Für Werner Rast war die Fasnacht schon als Kind das Grösste. Seinen zehn Jahre älteren Bruder Ferdi hat er so um seine Mitgliedschaft in der Guuggenmusig beneidet, dass er mit elf Jahren kurzerhand seine eigene Kinder-Guuggenmusig in Beromünster gegründet hat. Schlimm nur, wenn am Aschermittwoch alles vorbei war. «Als Bub bekam ich da eine richtige Fasnachtsdepression: Mir war nur zum Weinen zumute.»

Geweint hätte mancher Fasnächtler wohl auch am liebsten, als er die Diskussionen um 100-Franken-Vignette, Kafi-Schnaps-Kontrollen und das neue Depotsystem an der Fasnacht verfolgt hat. Nicht so Werner Rast – der hat sich amüsiert. «Super Vorfasnachtssujet», meint er mit einem spöttischen Lächeln. «Was der ‹Tatort› nicht fertiggebracht hat, war für den Stadtrat kein Problem: ein tolles Drehbuch.» Aber im Ernst, was hält er von den Ideen? «Die Fasnacht kann man nicht reglementieren, dann ist sie tot.»

«Zeigen, was Fasnacht heisst»

Die Probleme, die es an der Fasnacht gibt, könne man anders lösen: «Man muss den Jungen zeigen, was Fasnacht heisst.» Das LFK mache einen guten Anfang mit den beliebten Masken-Bastelkursen. Der Wey-Zunftmeister würde noch weitergehen: «An der Schule müsste man diese Kreativität und das Brauchtum wieder mehr unterrichten.» Und wäre das auch etwas für ihn? «Jetzt ist es wieder so weit. Sie haben ihn auf eine Idee gebracht», sagt Gisela Rast. Und tatsächlich meint der Wey-Zunftmeister: «Vielleicht sollte ich mein Seminarangebot anpassen?» Bisher beschäftigt sich seine Firma in Baar mit Personalberatung und -vermittlung.

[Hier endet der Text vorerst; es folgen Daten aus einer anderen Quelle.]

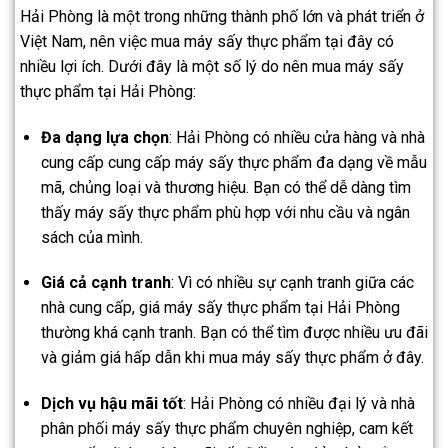
Hải Phòng là một trong những thành phố lớn và phát triển ở
Việt Nam, nên việc mua máy sấy thực phẩm tại đây có
nhiều lợi ích. Dưới đây là một số lý do nên mua máy sấy
thực phẩm tại Hải Phòng:
Đa dạng lựa chọn
: Hải Phòng có nhiều cửa hàng và nhà
cung cấp cung cấp máy sấy thực phẩm đa dạng về mẫu
mã, chủng loại và thương hiệu. Bạn có thể dễ dàng tìm
thấy máy sấy thực phẩm phù hợp với nhu cầu và ngân
sách của mình.
Giá cả cạnh tranh
: Vì có nhiều sự cạnh tranh giữa các
nhà cung cấp, giá máy sấy thực phẩm tại Hải Phòng
thường khá cạnh tranh. Bạn có thể tìm được nhiều ưu đãi
và giảm giá hấp dẫn khi mua máy sấy thực phẩm ở đây.
Dịch vụ hậu mãi tốt
: Hải Phòng có nhiều đại lý và nhà
phân phối máy sấy thực phẩm chuyên nghiệp, cam kết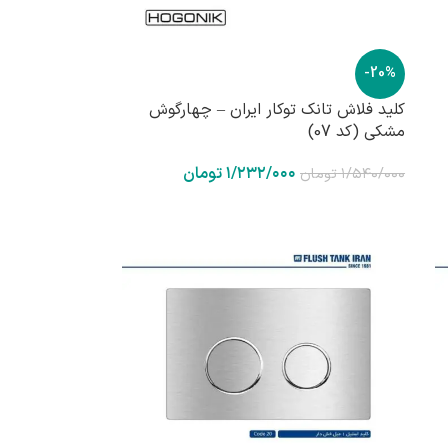
-20%
کلید فلاش تانک توکار ایران – چهارگوش
مشکی (کد 07)
۱/۲۳۲/۰۰۰
تومان
۱/۵۴۰/۰۰۰
تومان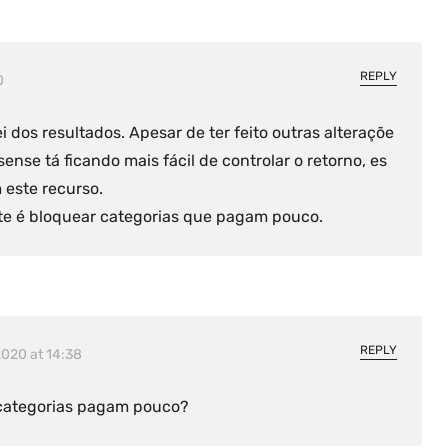
REPLY
0
i dos resultados. Apesar de ter feito outras alteraçõe
ense tá ficando mais fácil de controlar o retorno, es
 este recurso.
te é bloquear categorias que pagam pouco.
REPLY
020 at 14:38
categorias pagam pouco?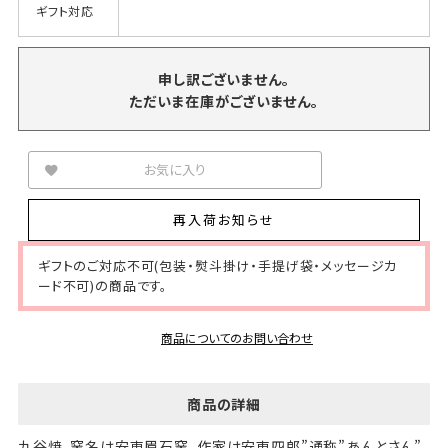
ギフト対応
申し訳ございません。
ただいま在庫がございません。
お気に入り
再入荷お知らせ
ギフトのご対応不可(包装・熨斗掛け・手提げ袋・メッセージカ
ード不可)の商品です。
商品についてのお問い合わせ
商品の詳細
九谷焼、窯名は安東眉石窯、作家は安東四郎”通称”あんとさん”。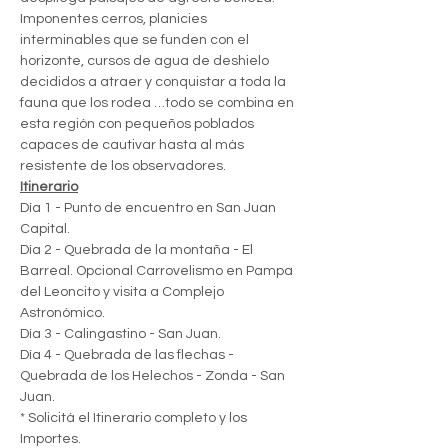
Imponentes cerros, planicies 
interminables que se funden con el 
horizonte, cursos de agua de deshielo 
decididos a atraer y conquistar a toda la 
fauna que los rodea …todo se combina en 
esta región con pequeños poblados 
capaces de cautivar hasta al más 
resistente de los observadores.
Itinerario
Día 1 - Punto de encuentro en San Juan 
Capital.
Día 2 - Quebrada de la montaña - El 
Barreal. Opcional Carrovelismo en Pampa 
del Leoncito y visita a Complejo 
Astronómico.
Día 3 - Calingastino - San Juan.
Día 4 - Quebrada de las flechas - 
Quebrada de los Helechos - Zonda - San 
Juan.
* Solicitá el Itinerario completo y los 
Importes.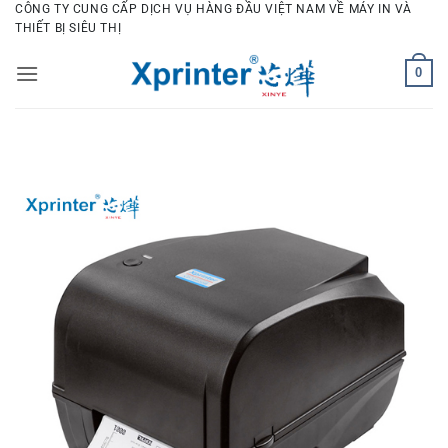
Bỏ
CÔNG TY CUNG CẤP DỊCH VỤ HÀNG ĐẦU VIỆT NAM VỀ MÁY IN VÀ
THIẾT BỊ SIÊU THỊ
qua
nội
0
dung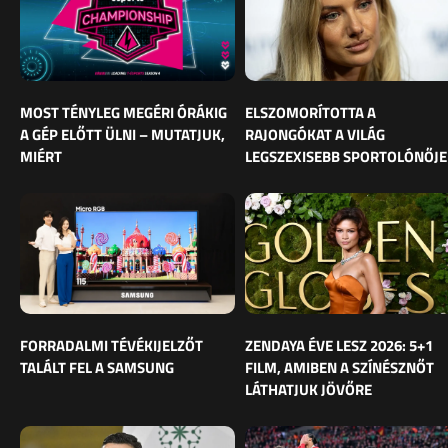
MOST TÉNYLEG MEGÉRI ÓRÁKIG
ELSZOMORÍTOTTA A
A GÉP ELŐTT ÜLNI – MUTATJUK,
RAJONGÓKAT A VILÁG
MIÉRT
LEGSZEXISEBB SPORTOLÓNŐJE
FORRADALMI TÉVÉKIJELZŐT
ZENDAYA ÉVE LESZ 2026: 5+1
TALÁLT FEL A SAMSUNG
FILM, AMIBEN A SZÍNÉSZNŐT
LÁTHATJUK JÖVŐRE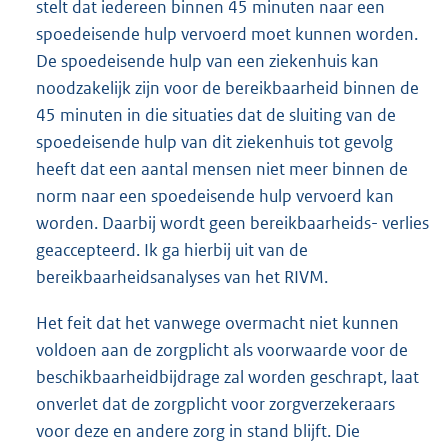
stelt dat iedereen binnen 45 minuten naar een
spoedeisende hulp vervoerd moet kunnen worden.
De spoedeisende hulp van een ziekenhuis kan
noodzakelijk zijn voor de bereikbaarheid binnen de
45 minuten in die situaties dat de sluiting van de
spoedeisende hulp van dit ziekenhuis tot gevolg
heeft dat een aantal mensen niet meer binnen de
norm naar een spoedeisende hulp vervoerd kan
worden. Daarbij wordt geen bereikbaarheids- verlies
geaccepteerd. Ik ga hierbij uit van de
bereikbaarheidsanalyses van het RIVM.
Het feit dat het vanwege overmacht niet kunnen
voldoen aan de zorgplicht als voorwaarde voor de
beschikbaarheidbijdrage zal worden geschrapt, laat
onverlet dat de zorgplicht voor zorgverzekeraars
voor deze en andere zorg in stand blijft. Die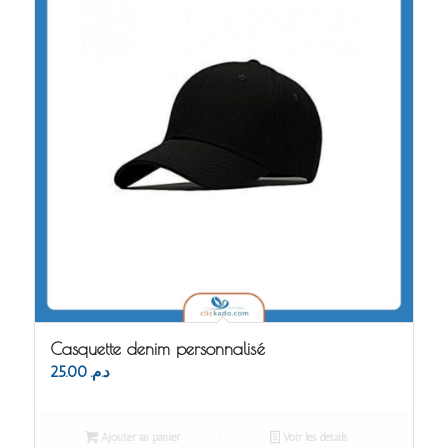
Casquette denim personnalisé
25.00
د.م.
Ajouter au panier
Voir les détails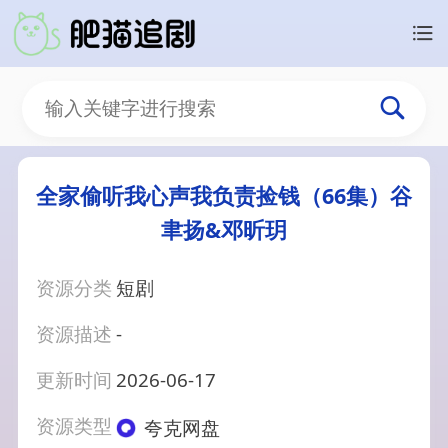
全家偷听我心声我负责捡钱（66集）谷
聿扬&邓昕玥
资源分类
短剧
资源描述
-
更新时间
2026-06-17
资源类型
夸克网盘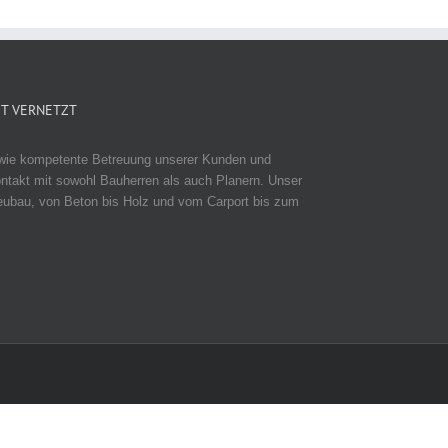
T VERNETZT
e wie kompetente Betreuung unserer Kunden und
ntakt mit sowohl Bauherren als auch Planern. Unser
eubau, von Beton bis Holz und vom Carport bis zum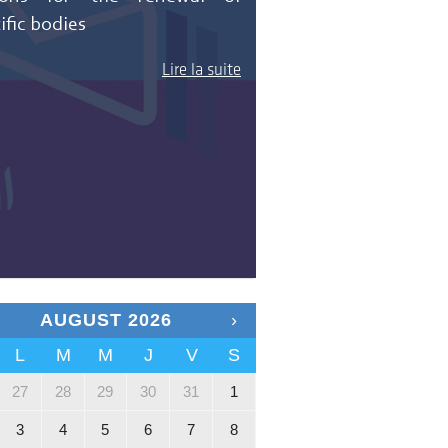
ific bodies
Lire la suite
AUGUST 2026
›
L
M
M
J
V
S
EVENTS
x
27
28
29
30
31
1
3
4
5
6
7
8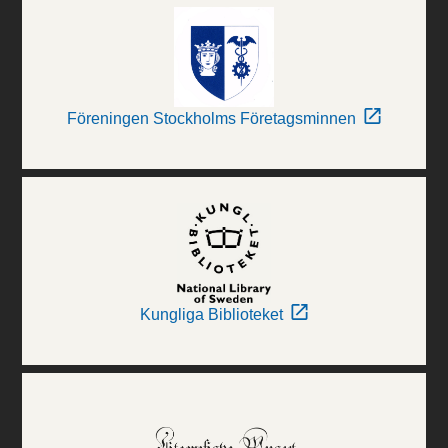
Föreningen Stockholms Företagsminnen
Kungliga Biblioteket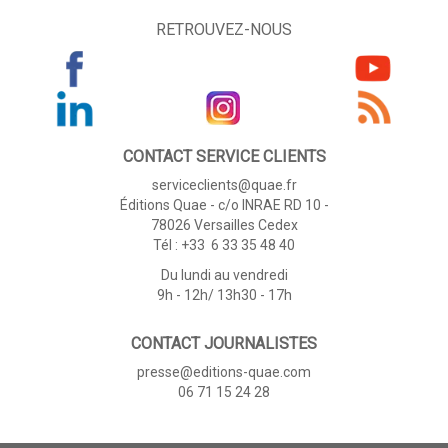
RETROUVEZ-NOUS
CONTACT SERVICE CLIENTS
serviceclients@quae.fr
Éditions Quae - c/o INRAE RD 10 -
78026 Versailles Cedex
Tél : +33 6 33 35 48 40
Du lundi au vendredi
9h - 12h/ 13h30 - 17h
CONTACT JOURNALISTES
presse@editions-quae.com
06 71 15 24 28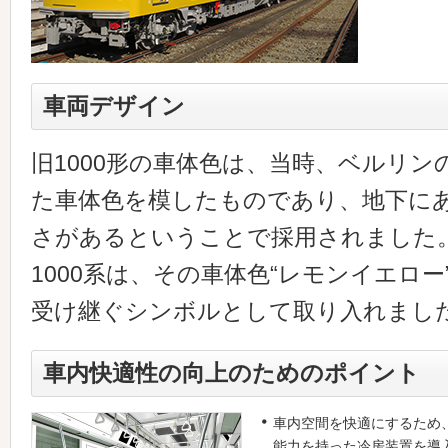
車両デザイン
旧1000形の車体色は、当時、ベルリ
た車体色を模したものであり、地下に
さがあるということで採用されました
1000系は、その車体色“レモンイエロー”
受け継ぐシンボルとして取り入れまし
車内快適性の向上のためのポイント
車内空間を快適にするため、
能力を持った冷房装置を導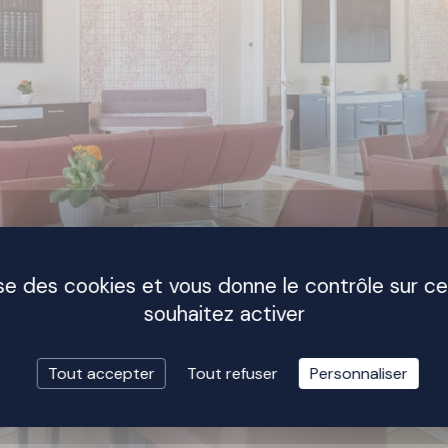
lise des cookies et vous donne le contrôle sur c
souhaitez activer
Tout accepter
Tout refuser
Personnaliser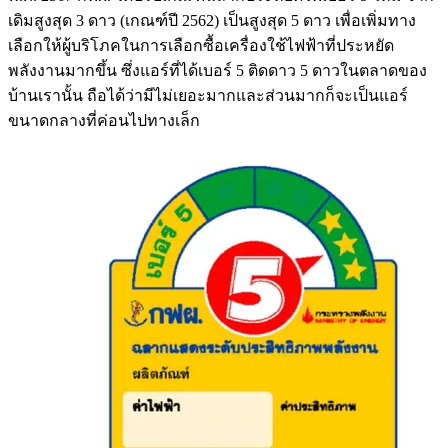
เดิมสูงสุด 3 ดาว (เกณฑ์ปี 2562) เป็นสูงสุด 5 ดาว เพื่อเพิ่มทาง
เลือกให้ผู้บริโภคในการเลือกซื้อเครื่องใช้ไฟฟ้าที่ประหยัด
พลังงานมากขึ้น ซึ่งแอร์ที่ได้เบอร์ 5 ติดดาว 5 ดาวในตลาดของ
บ้านเรานั้น ถือได้ว่ามีไม่เยอะมากและส่วนมากก็จะเป็นแอร์
ขนาดกลางที่ค่อนไปทางเล็ก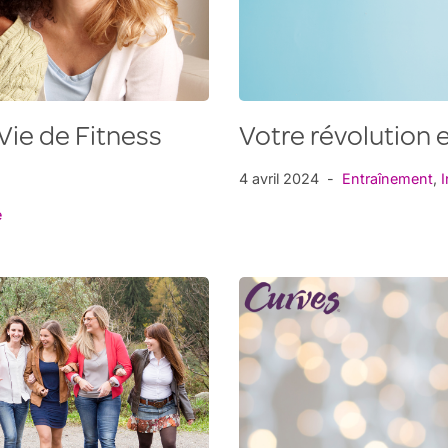
Vie de Fitness
Votre révolution 
4 avril 2024
Entraînement
,
I
é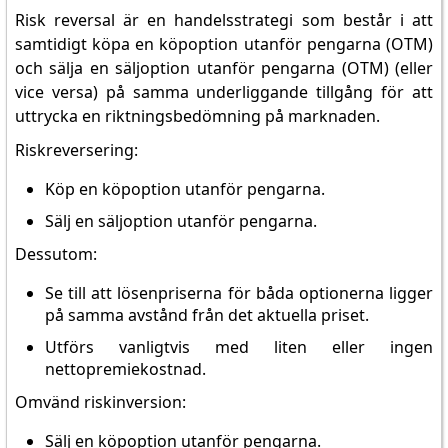
Risk reversal är en handelsstrategi som består i att
samtidigt köpa en köpoption utanför pengarna (OTM)
och sälja en säljoption utanför pengarna (OTM) (eller
vice versa) på samma underliggande tillgång för att
uttrycka en riktningsbedömning på marknaden.
Riskreversering:
Köp en köpoption utanför pengarna.
Sälj en säljoption utanför pengarna.
Dessutom:
Se till att lösenpriserna för båda optionerna ligger
på samma avstånd från det aktuella priset.
Utförs vanligtvis med liten eller ingen
nettopremiekostnad.
Omvänd riskinversion:
Sälj en köpoption utanför pengarna.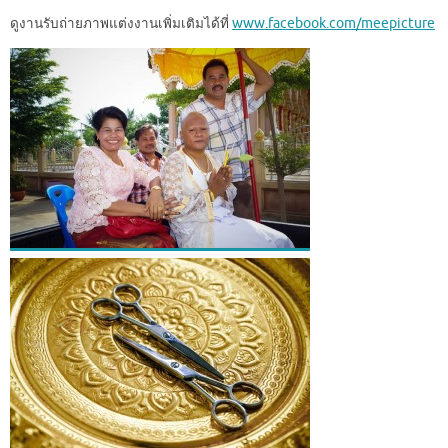
ดูงานรับถ่ายภาพแต่งงานเพิ่มเติมได้ที่
www.facebook.com/meepicture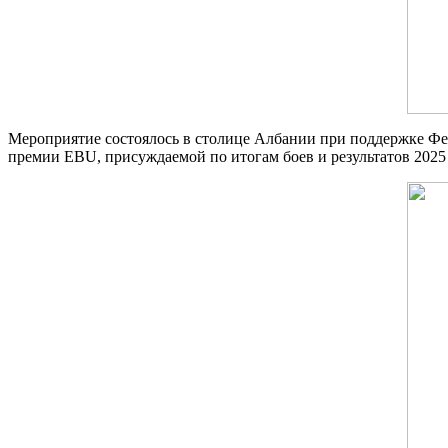
Мероприятие состоялось в столице Албании при поддержке Фед
премии EBU, присуждаемой по итогам боев и результатов 2025 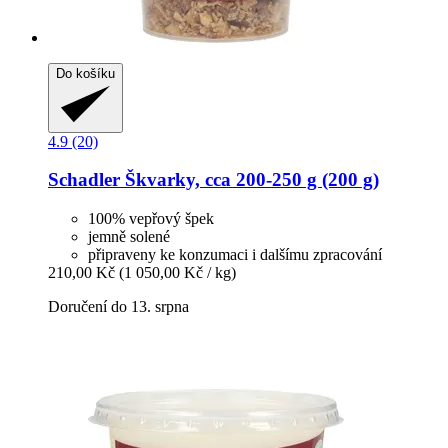
Do košíku
4.9 (20)
Schadler
Škvarky, cca 200-​250 g (200 g)
100% vepřový špek
jemně solené
připraveny ke konzumaci i dalšímu zpracování
210,00 Kč
(1 050,00 Kč / kg)
Doručení do 13. srpna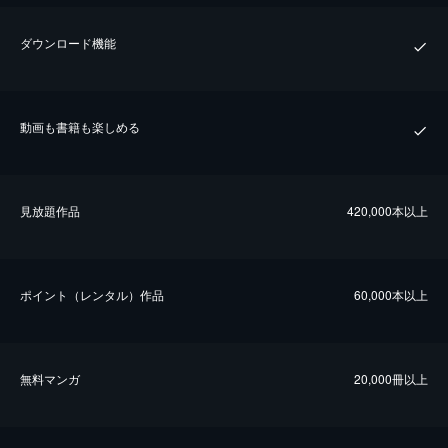
ダウンロード機能
動画も書籍も楽しめる
⾒放題作品
420,000本以上
ポイント（レンタル）作品
60,000本以上
無料マンガ
20,000冊以上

Familienvater, Fasnächtler, Unternehmer, vielleicht bald Brauchtumslehrer – bleibt da noch Zeit für andere Hobbys? Bei der Frage grinst sich das Ehepaar an. «Ich habe eine Harley in der Garage stehen», sagt Werner Rast. Letztes Jahr hat er sie gekauft. «Meine Frau fährt, ich sitze hinten», sagt er. Dem Wey-Zunftmeister fehlt der Führerausweis für die Maschine. «Bevor ich die Prüfung machen konnte, bin ich krank geworden.» Bis es mit der Motorradprüfung klappt, kann er sich die Zeit auf dem Hallwilersee vertreiben. Den Segelschein hat der Wey-Zunftmeister seit Jahren in der Tasche.